- Exercise -
Extend the passage on causal decision theory and the Death Foretold case, starting right after its final sentence.

- Selected extract -

· · · · · · ·

Unknown common causes aren’t the only way of introducing a correlation between your choice, $A$, and a state of nature, $K$. There could be a correlation because there is a common effect of $A$ and $K$, $CE$, whose value is known.
In this case, there could be a correlation between $A$ and $K$, even when they are causally independent, and they have no common causes.
For instance, consider:
Death Foretold
Earlier today, Death flipped an indeterministic coin to decide whether to go to Aleppo or Damascus. If it landed heads twice, then he decided to go to Damascus. Otherwise, he decided to go to Aleppo. Now you must choose where to go. Before you make your choice, an oracle informs you that you will meet Death tomorrow.
Whether you meet Death is a common effect of your choice and the coin flip. And the oracle’s prophesy allows you to know the value of this common effect. So in Death Foretold, as in Death Predicted, there is a correlation between your choice and Death’s destination.
There are four relevant possibilities:
Suppose that the oracle’s prophesies are perfectly reliable—you’re certain that she speaks the truth. In that case, the correlation is perfect, and you give positive probability to only the possibilities $w_A^A$ and $w^D_D$. And your probability that $w_A^A$ is actual is just your probability that you choose Aleppo, $a$.
Since the coin has already been flipped, there are no chances to speak of. At $w_A^A$, if you were to choose to go to Damascus, you’d be at the world $w_D^A$ (if you were to go to Aleppo, you’d be at $w_A^A$, since you in fact choose Aleppo at $w_A^A$). And at $w_D^D$, if you were to choose to go to Aleppo, you’d be at the world $w_A^D$ (if you were to go to Damascus, you’d be at $w_D^D$, since you in fact choose Damascus at $w_D^D$).
Again let $a$ be your probability that you’ll go to Aleppo. Then,
$$
\mathcal{U}(A) = 1-a \qquad \text{ and } \qquad \mathcal{U}(D) = a
$$
So, in Death Foretold, CDT leads to exactly the same kind of instability as in Death Predicted. So long as $a > 0.5$, $\mathcal{U}(D) > \mathcal{U}(A)$. If $a < 0.5$, then $\mathcal{U}(D) < \mathcal{U}(A)$. And if $a = 0.5$, then $\mathcal{U}(D) = \mathcal{U}(A)$.
As in Death Predicted, deliberational causal decision theorists will say that either destination is permissible. My own judgment is that this is the correct verdict. But I’m not interested in the defending this judgment. Instead, I want to call attention to the fact that CDT’s verdicts are different if Death flips his coin a bit later in the day.
Death Foretold (v2)
Later today, Death will flip an indeterministic coin to decide whether to go to Aleppo or Damascus. If it lands heads twice, then he will decide to go to Damascus. Otherwise, he will decide to go to Aleppo. Now you must choose where to go. Before you make your choice, an oracle informs you that you will meet Death tomorrow.

· · · · · · ·

- Material supplied -
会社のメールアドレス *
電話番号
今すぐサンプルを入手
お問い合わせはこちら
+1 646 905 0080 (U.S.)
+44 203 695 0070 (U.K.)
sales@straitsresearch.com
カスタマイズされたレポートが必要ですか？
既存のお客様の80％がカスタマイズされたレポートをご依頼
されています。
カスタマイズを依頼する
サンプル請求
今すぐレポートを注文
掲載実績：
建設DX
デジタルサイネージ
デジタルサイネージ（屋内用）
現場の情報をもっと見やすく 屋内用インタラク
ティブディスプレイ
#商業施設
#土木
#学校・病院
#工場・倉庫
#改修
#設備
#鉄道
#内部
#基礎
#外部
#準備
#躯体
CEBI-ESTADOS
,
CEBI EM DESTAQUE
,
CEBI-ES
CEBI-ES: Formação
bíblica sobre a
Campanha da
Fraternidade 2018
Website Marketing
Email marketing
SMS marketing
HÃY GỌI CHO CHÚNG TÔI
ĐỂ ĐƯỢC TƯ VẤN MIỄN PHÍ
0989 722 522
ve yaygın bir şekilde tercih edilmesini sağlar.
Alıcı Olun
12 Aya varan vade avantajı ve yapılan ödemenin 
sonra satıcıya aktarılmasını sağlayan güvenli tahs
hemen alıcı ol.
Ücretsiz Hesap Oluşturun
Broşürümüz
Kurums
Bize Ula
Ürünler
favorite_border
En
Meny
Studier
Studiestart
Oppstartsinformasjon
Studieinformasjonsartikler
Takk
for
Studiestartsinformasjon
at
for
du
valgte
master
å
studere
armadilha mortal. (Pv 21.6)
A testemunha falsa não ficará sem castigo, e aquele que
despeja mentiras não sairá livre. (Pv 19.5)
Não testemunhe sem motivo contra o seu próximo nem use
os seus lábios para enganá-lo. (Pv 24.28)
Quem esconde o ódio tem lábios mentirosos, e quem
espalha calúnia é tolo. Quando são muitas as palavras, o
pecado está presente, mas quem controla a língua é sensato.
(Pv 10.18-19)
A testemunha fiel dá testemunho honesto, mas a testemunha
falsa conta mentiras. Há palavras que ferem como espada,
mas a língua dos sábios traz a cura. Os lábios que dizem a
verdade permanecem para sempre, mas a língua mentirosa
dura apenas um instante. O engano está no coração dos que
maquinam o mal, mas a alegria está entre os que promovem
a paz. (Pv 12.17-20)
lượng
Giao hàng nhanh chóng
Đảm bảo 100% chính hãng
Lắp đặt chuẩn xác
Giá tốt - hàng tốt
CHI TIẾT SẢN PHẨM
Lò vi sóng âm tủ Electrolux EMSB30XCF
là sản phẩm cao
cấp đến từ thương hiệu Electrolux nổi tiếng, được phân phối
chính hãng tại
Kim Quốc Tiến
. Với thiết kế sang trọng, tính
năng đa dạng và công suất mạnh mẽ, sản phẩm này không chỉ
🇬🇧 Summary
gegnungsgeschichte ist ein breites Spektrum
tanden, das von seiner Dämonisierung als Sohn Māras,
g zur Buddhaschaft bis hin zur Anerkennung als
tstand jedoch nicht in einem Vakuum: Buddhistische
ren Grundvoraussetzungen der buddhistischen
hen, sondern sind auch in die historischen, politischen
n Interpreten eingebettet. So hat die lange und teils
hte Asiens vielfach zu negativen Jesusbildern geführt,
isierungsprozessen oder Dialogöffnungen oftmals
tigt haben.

· · · · · · ·

- Exercise result -
In this case, there are chances to speak of. At $w_A^A$, if you were to choose to go to Damascus, there’s a 25% chance that you’d be at the world $w_D^D$, and there’s a 75% chance that you’d be at the world $w_D^A$ (since there’s a 25% chance that Death’s coin lands heads twice). Similarly, at $w_A^A$, if you were to choose to go to Aleppo, there’s a 25% chance that you’d be at the world $w_A^D$, and there’s a 75% chance that you’d be at the world $w_A^A$. At $w_D^D$, if you were to choose to go to Damascus, there’s a 25% chance that you’d be at the world $w_D^D$ and a 75% chance that you’d be at $w_D^A$. And, at $w_D^D$, if you were to go to Aleppo, there’s a 25% chance you’d be at $w_A^D$ and a 75% chance you’d be at $w_A^A$.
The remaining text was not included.